The subject is fully discussed and the result of the cases touching it is clearly stated by Chief Justice Denio, in Cross v. Beard, 26 N. T. 85. After speaking of the effect of an agreement for demurrage in a charter party, he says: “But the rule is somewhat different when no period of delay is fixed by the contract. There a reasonable time is implied, and this is to be determined upon by a regard to all the circumstances legitimately bearing upon the case, and is a question for the jury. * * * If it be conceded that the defendant had a right to require that the coals should be delivered upon his own deck, he was guilty of no fault or breach of contract in delaying the plaintiff's vessel until she came up to the dock by taking her turn among the other vessels which were also waiting to be discharged, unless he was guilty of some fault in suffering such an accumulation of craft laden with cargo for himself, for the same wharf, at the same time.” See, also, Rodgers v. Forresters, 2 Camp. 483, and Burmester v. Hodgson, Id. 488.

The only question then is, was there a culpable detention of the vessel for an unreasonable time? She reported to the consignee in the afternoon of October 26, and the discharge of her cargo was completed in the forenoon of the 31st; four vessels had precedence over the Bacon. There is nothing to indicate that this number of vessels, consigned to the respondent, in port at the same time, was extraordinary, especially so near the period of closing navigation, nor that the delay in unloading the Bacon was at all unreasonable. On the contrary, all practicable dispatch seems to have been afforded her, and the respondent was not therefore in default.

And now, August 20, 1880, this cause having been heard upon the pleadings and proof, and having been argued by the proctors of the parties respectively, it is here adjudged 954and ordered that the decree of the district court be reversed, that the libel be dismissed, and the libellants and their stipulators pay to the respondent its costs in the district court, as well as in this court, to be taxed by the clerk.

# Problem set
**a.** According to the opinion, how many vessels had precedence over the Bacon?
**b.** Using the opinion, explain why the court concludes that the respondent was not in default in unloading the Bacon.

# Supplied information
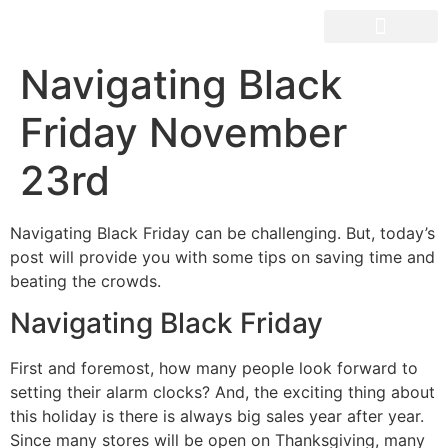
OUR SPACES
Navigating Black
Friday November
23rd
Navigating Black Friday can be challenging. But, today’s
post will provide you with some tips on saving time and
beating the crowds.
Navigating Black Friday
First and foremost, how many people look forward to
setting their alarm clocks? And, the exciting thing about
this holiday is there is always big sales year after year.
Since many stores will be open on Thanksgiving, many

# Activity answers
**a.** Four vessels had precedence over the Bacon.

**b.** Nothing indicates that having that many vessels consigned to the respondent in port at the same time was extraordinary, especially so close to the end of navigation. Nothing shows the delay in unloading the Bacon was unreasonable. Instead, all practicable dispatch seems to have been given to her.